» Aim of the task: In the abstract on maize root anatomy, how much more IAA did the root tips of near-isogenic lines with lower ZmPILS4 expression contain?

(Exercise text Opens)

Plasticity and domestication of root anatomy in maize-teosinte derived population.

Maize (Zea mays L.) underwent profound changes during domestication in root anatomy for environmental adaptation. However, the genetic mechanism of maize root anatomy domestication and plasticity remains unclear. In this study, a high-resolution mapping was performed for nine root anatomical traits using a maize-teosinte population (mexicana × Mo17) across three environments. Large genetic variations were detected for different root anatomical traits. The cortex area, stele area, aerenchyma area, xylem vessels number and cortical cell number had large variations across three environments, indicating high plasticity. Sixteen quantitative trait loci (QTL) were identified, including seven QTL with QTL × Environment interaction (EIQTL) for high plastic traits and nine QTL without QTL × Environment interaction (SQTL). Most of the root loci were consistent with shoot QTL depicting domestication signals. Combining transcriptome and genome-wide association study (GWAS) revealed that ZmPILS4 serve as a candidate gene underlying a major QTL of xylem traits. The near-isogenic lines (NILs) with lower expression of ZmPILS4 had 18-24% more IAA concentration in the root tip and 8-15% more xylem vessels. Significant domestication signal in promoter region suggested that ZmPILS4 was involved in maize domestication and adaptation. These results divulged the potential genetic basis of root anatomy plasticity and domestication.

(Exercise text Closes)
(Source data Opens)

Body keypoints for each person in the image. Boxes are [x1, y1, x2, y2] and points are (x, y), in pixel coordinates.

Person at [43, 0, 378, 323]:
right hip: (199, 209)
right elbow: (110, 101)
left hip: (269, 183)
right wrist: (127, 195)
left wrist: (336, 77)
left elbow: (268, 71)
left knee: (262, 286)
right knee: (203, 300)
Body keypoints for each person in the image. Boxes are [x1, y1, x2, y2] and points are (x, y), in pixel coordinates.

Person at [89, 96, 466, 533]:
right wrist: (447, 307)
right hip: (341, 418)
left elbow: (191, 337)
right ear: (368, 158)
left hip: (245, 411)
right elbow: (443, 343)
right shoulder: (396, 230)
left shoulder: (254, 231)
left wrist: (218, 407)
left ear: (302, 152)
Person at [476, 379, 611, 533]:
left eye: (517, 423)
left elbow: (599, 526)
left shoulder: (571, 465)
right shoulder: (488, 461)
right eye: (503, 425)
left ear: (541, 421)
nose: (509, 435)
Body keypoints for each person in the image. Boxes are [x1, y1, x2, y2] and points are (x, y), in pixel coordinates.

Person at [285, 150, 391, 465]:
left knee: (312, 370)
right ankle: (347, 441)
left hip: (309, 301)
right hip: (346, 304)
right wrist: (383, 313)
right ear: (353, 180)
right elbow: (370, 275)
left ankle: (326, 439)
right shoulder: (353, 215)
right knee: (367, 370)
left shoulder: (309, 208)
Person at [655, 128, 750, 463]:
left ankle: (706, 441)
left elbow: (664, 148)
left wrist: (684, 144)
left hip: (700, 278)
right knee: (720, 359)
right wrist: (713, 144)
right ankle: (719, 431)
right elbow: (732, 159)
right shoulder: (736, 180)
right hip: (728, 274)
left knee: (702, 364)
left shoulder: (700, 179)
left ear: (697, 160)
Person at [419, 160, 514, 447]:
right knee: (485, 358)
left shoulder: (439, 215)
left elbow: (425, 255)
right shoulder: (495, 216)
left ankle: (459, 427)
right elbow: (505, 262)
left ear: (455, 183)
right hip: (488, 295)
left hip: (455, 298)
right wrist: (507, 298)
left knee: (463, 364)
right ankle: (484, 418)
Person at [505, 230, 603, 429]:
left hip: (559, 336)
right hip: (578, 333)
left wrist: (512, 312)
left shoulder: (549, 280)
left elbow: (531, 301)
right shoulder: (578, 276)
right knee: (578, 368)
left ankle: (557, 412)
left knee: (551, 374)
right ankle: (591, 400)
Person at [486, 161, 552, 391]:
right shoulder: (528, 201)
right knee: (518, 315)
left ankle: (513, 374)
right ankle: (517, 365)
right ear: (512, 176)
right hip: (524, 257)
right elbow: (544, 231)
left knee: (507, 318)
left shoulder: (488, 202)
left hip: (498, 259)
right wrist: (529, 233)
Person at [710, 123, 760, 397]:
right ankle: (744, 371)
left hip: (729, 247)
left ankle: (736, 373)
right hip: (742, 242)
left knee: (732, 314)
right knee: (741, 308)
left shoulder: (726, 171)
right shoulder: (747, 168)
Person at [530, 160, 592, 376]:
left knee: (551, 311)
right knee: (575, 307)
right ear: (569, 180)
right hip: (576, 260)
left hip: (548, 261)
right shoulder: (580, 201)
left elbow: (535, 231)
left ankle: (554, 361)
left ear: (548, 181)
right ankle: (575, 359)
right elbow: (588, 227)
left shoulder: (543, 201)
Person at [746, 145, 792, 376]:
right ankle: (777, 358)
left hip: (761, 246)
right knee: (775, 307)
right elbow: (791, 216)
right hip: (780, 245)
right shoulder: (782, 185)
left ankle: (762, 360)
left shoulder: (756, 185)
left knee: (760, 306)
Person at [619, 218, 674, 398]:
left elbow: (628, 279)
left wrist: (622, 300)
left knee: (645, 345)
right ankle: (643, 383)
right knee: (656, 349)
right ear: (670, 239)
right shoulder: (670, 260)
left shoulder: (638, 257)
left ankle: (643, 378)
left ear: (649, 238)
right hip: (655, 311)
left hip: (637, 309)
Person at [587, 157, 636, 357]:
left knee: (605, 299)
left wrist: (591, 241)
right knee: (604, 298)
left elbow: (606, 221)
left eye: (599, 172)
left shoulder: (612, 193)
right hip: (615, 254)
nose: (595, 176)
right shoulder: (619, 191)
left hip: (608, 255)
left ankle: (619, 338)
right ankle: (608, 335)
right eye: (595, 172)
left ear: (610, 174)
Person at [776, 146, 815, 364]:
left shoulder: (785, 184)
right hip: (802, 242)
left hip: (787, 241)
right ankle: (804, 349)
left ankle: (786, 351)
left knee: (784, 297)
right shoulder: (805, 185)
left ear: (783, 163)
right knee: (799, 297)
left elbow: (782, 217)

(Source data Closes)

» Reply to the exercise: 18-24% more IAA concentration in the root tip.